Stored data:

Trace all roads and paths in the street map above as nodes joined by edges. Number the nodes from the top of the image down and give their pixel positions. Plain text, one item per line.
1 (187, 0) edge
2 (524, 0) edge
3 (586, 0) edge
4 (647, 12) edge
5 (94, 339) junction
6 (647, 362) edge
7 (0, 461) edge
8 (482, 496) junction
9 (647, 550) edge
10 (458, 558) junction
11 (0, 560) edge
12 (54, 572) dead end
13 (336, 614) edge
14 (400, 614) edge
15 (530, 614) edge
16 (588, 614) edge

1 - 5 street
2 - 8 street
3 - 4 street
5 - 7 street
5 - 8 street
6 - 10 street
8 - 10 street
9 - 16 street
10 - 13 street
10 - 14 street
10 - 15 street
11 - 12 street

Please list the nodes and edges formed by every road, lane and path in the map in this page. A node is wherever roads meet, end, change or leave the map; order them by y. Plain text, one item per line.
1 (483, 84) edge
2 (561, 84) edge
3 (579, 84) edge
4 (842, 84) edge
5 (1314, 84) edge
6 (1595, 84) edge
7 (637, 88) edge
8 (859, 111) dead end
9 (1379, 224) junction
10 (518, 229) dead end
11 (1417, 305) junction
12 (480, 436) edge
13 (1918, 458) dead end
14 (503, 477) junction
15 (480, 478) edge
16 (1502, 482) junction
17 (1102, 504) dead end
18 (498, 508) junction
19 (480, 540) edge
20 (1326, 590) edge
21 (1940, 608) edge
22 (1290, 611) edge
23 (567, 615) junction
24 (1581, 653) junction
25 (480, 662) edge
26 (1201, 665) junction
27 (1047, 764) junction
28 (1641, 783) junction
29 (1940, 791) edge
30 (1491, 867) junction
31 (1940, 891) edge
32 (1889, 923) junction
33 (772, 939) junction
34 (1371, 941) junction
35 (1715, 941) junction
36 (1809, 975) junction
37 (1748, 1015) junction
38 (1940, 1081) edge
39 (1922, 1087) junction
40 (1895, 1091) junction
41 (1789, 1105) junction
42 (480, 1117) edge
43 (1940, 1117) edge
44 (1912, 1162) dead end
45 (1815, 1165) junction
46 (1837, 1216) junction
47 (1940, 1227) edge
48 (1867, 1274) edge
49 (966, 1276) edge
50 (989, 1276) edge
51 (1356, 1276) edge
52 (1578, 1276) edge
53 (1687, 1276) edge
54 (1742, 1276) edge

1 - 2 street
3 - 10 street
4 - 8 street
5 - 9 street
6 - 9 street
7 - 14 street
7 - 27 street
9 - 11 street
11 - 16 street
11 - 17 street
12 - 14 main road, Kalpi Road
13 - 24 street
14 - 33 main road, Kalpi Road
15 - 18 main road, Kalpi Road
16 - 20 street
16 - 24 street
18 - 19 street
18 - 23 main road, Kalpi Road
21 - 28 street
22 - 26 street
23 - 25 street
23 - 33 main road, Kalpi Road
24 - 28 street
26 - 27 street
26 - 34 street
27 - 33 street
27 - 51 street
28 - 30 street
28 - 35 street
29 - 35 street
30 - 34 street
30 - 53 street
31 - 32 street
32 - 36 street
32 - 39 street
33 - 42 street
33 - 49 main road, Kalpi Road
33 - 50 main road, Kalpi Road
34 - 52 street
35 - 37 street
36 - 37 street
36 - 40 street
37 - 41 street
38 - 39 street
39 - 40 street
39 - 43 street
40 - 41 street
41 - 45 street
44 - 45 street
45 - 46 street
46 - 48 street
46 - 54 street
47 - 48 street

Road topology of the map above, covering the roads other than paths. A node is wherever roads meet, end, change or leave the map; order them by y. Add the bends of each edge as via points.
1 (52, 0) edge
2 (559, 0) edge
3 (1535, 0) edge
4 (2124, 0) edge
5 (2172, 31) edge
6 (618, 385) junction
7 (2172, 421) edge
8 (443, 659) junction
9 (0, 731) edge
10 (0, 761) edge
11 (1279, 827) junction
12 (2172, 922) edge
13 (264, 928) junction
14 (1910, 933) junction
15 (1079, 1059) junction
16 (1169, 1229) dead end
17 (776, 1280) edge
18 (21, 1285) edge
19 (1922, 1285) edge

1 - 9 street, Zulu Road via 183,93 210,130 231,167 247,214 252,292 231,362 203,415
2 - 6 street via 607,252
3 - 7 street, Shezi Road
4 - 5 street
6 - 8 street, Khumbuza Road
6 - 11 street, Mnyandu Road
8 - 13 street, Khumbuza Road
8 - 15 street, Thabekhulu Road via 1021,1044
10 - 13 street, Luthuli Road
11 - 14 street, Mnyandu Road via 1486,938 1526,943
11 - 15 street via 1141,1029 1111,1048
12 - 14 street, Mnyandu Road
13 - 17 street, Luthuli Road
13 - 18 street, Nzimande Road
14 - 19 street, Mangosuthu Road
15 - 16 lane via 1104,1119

• To do:
Output exactly the lines from the one containing "Road topology of" through the last line of the records, both included. Output nothing else.

• Finished task:
Road topology of the map above, covering the roads other than paths. A node is wherever roads meet, end, change or leave the map; order them by y. Add the bends of each edge as via points.
1 (52, 0) edge
2 (559, 0) edge
3 (1535, 0) edge
4 (2124, 0) edge
5 (2172, 31) edge
6 (618, 385) junction
7 (2172, 421) edge
8 (443, 659) junction
9 (0, 731) edge
10 (0, 761) edge
11 (1279, 827) junction
12 (2172, 922) edge
13 (264, 928) junction
14 (1910, 933) junction
15 (1079, 1059) junction
16 (1169, 1229) dead end
17 (776, 1280) edge
18 (21, 1285) edge
19 (1922, 1285) edge

1 - 9 street, Zulu Road via 183,93 210,130 231,167 247,214 252,292 231,362 203,415
2 - 6 street via 607,252
3 - 7 street, Shezi Road
4 - 5 street
6 - 8 street, Khumbuza Road
6 - 11 street, Mnyandu Road
8 - 13 street, Khumbuza Road
8 - 15 street, Thabekhulu Road via 1021,1044
10 - 13 street, Luthuli Road
11 - 14 street, Mnyandu Road via 1486,938 1526,943
11 - 15 street via 1141,1029 1111,1048
12 - 14 street, Mnyandu Road
13 - 17 street, Luthuli Road
13 - 18 street, Nzimande Road
14 - 19 street, Mangosuthu Road
15 - 16 lane via 1104,1119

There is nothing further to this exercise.